Reputation: 219
I have copied some columns data to some file and then tried to write one column data to another file. But am getting few wrong
This is my input file:-
,E2Bn9,2015-04-29 00:00:00-0500
['2C173'],E2BA8,2015-04-29 00:00:00-0500
['5A475','2C174'],E2BA8,2015-06-29 00:00:00-0400
I used the awk
, sed
commands as follows
sed -i 's/",/|/g' tempFile
awk -F '[|,]' '{ print "update table set cola = " $1 " where colb = " $2 " and colc = " $3 }' tempFile > updatestmt.cql
I got the output as
update table set cola = where colb = E2Bn9 and colc = 2015-04-29 00:00:00-0500
update table set cola = ['2C173'] where colb = E2BA8 and colc = 2015-04-29 00:00:00-0500
update table set cola = "['5A475' where colb = '2C174'] and colc = E2BA8
1st two rows seems fine but last row it is printing wrong value.
I want the last row as
update table set cola = "['5A475','2C174'] where colb =E2BA8 and colc = 2015-06-29 00:00:00-0400
Upvotes: 0
Views: 317
Reputation: 759
I chose a different approach, so I could avoid using too complex reg-exp and it works with any old awk.
# cat tst.awk
{s="";}
$1!="" {for(i=1;i<NF-1;i++)s=s (i==1?"":",") $i;}
{printf("update table set cola = %s where colb = %s and colc = %s\n",s,$(NF-1),$NF);}
# awk -F, -f tst.awk yourinpfile
update table set cola = where colb = E2Bn9 and colc = 2015-04-29 00:00:00-0500
update table set cola = ['2C173'] where colb = E2BA8 and colc = 2015-04-29 00:00:00-0500
update table set cola = ['5A475','2C174'] where colb = E2BA8 and colc = 2015-06-29 00:00:00-0400
I agree with Ed that without loop we have a nicer solution, but I can reuse my original assumption that $(NF-1)
and $NF
is fix, to keep the simpler reg-exp.
{s="";}
$1!="" {s=$0;sub("," $(NF-1) "," $NF, "", s);}
{printf("update table set cola = %s where colb = %s and colc = %s\n",s,$(NF-1),$NF);}
Upvotes: 1
Reputation: 15461
If only list values are quoted as in your sample code, you can try this sed ;
sed "s/' *, *'/' '/g;s/\([^,]*\),\([^,]*\),\(.*\)/update table set cola = \1 where colb = \2 and colc = \3/;s/' '/','/g" file
Upvotes: 0
Reputation: 203532
With GNU awk 4.* for FPAT
:
$ awk -v FPAT='([^,]*)|([[][^]]+[]])' '{print "update table set cola =", $1, "where colb =", $2, "and colc =", $3}' file
update table set cola = where colb = E2Bn9 and colc = 2015-04-29 00:00:00-0500
update table set cola = ['2C173'] where colb = E2BA8 and colc = 2015-04-29 00:00:00-0500
update table set cola = ['5A475','2C174'] where colb = E2BA8 and colc = 2015-06-29 00:00:00-0400
See http://www.gnu.org/software/gawk/manual/gawk.html#Splitting-By-Content.
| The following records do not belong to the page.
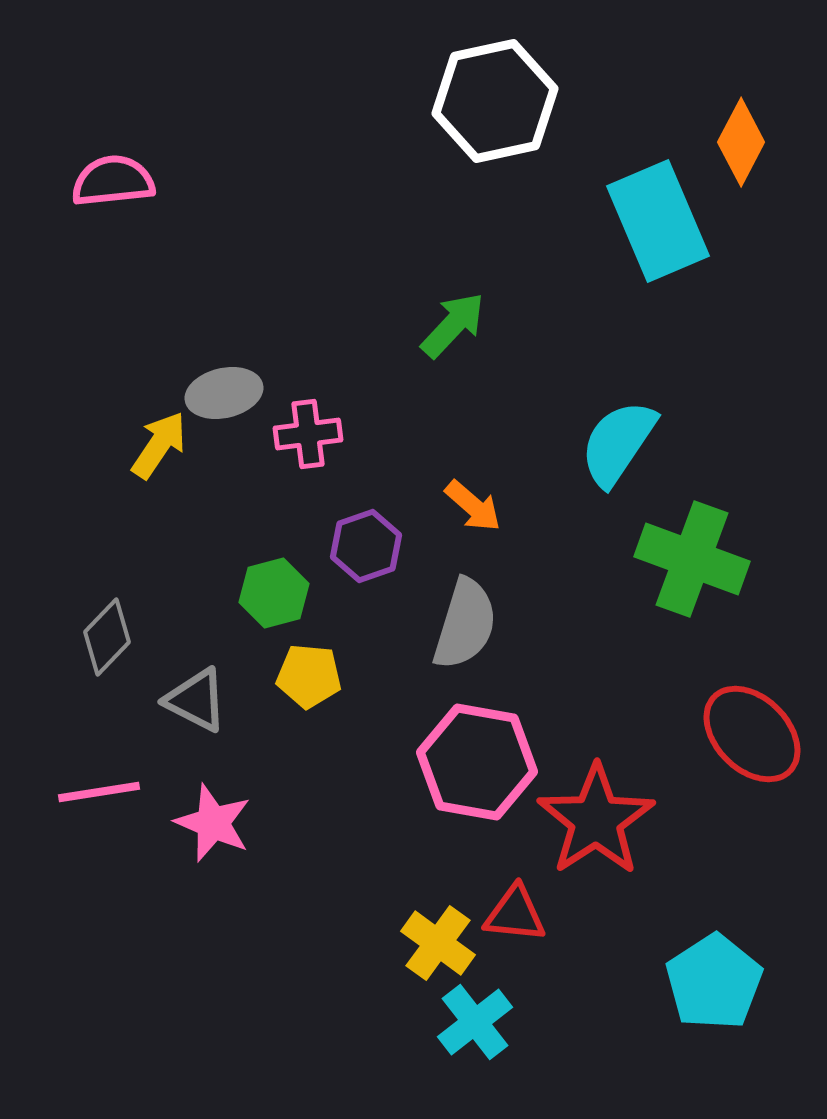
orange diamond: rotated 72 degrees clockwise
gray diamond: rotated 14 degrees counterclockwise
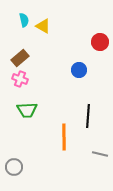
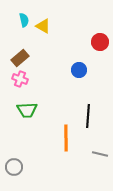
orange line: moved 2 px right, 1 px down
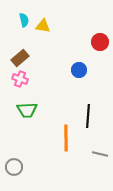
yellow triangle: rotated 21 degrees counterclockwise
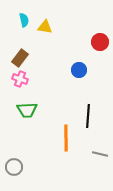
yellow triangle: moved 2 px right, 1 px down
brown rectangle: rotated 12 degrees counterclockwise
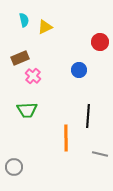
yellow triangle: rotated 35 degrees counterclockwise
brown rectangle: rotated 30 degrees clockwise
pink cross: moved 13 px right, 3 px up; rotated 21 degrees clockwise
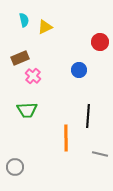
gray circle: moved 1 px right
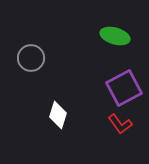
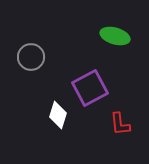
gray circle: moved 1 px up
purple square: moved 34 px left
red L-shape: rotated 30 degrees clockwise
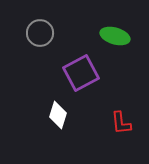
gray circle: moved 9 px right, 24 px up
purple square: moved 9 px left, 15 px up
red L-shape: moved 1 px right, 1 px up
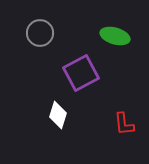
red L-shape: moved 3 px right, 1 px down
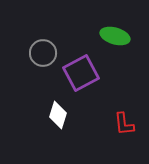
gray circle: moved 3 px right, 20 px down
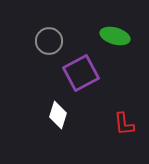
gray circle: moved 6 px right, 12 px up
With non-gawk awks or pre-4.0 versions of gawk (get a modern gawk!) you can use:
$ cat tst.awk
{
delete f
nf = 0
tail = $0
while ( (tail!="") && match(tail,/([^,]*)|([[][^]]+[]])/) ) {
f[++nf] = substr(tail,RSTART,RLENGTH)
tail = substr(tail,RSTART+RLENGTH+1)
}
print "update table set cola =", f[1], "where colb =", f[2], "and colc =", f[3]
}
$ awk -f tst.awk file
update table set cola = where colb = E2Bn9 and colc = 2015-04-29 00:00:00-0500
update table set cola = ['2C173'] where colb = E2BA8 and colc = 2015-04-29 00:00:00-0500
update table set cola = ['5A475','2C174'] where colb = E2BA8 and colc = 2015-06-29 00:00:00-0400
You can use $0
instead of f[]
but then there's a performance overhead as the record gets re-split every time you assign to $(++nf)
and there may be cases where you want to use the original $0
later.
Upvotes: 4
Reputation: 10149
The field separators in your data are causing the problems, to be precise the comma inside the brackets in the third line. A workaround could be a different sed that only converts ,
to |
outside of the first bracket and using FS='|'
:
sed -r 's/(.*\])?.*,/\1|/g' yourfile | awk -F '|' ....
where ....
stand for the rest of your awk script.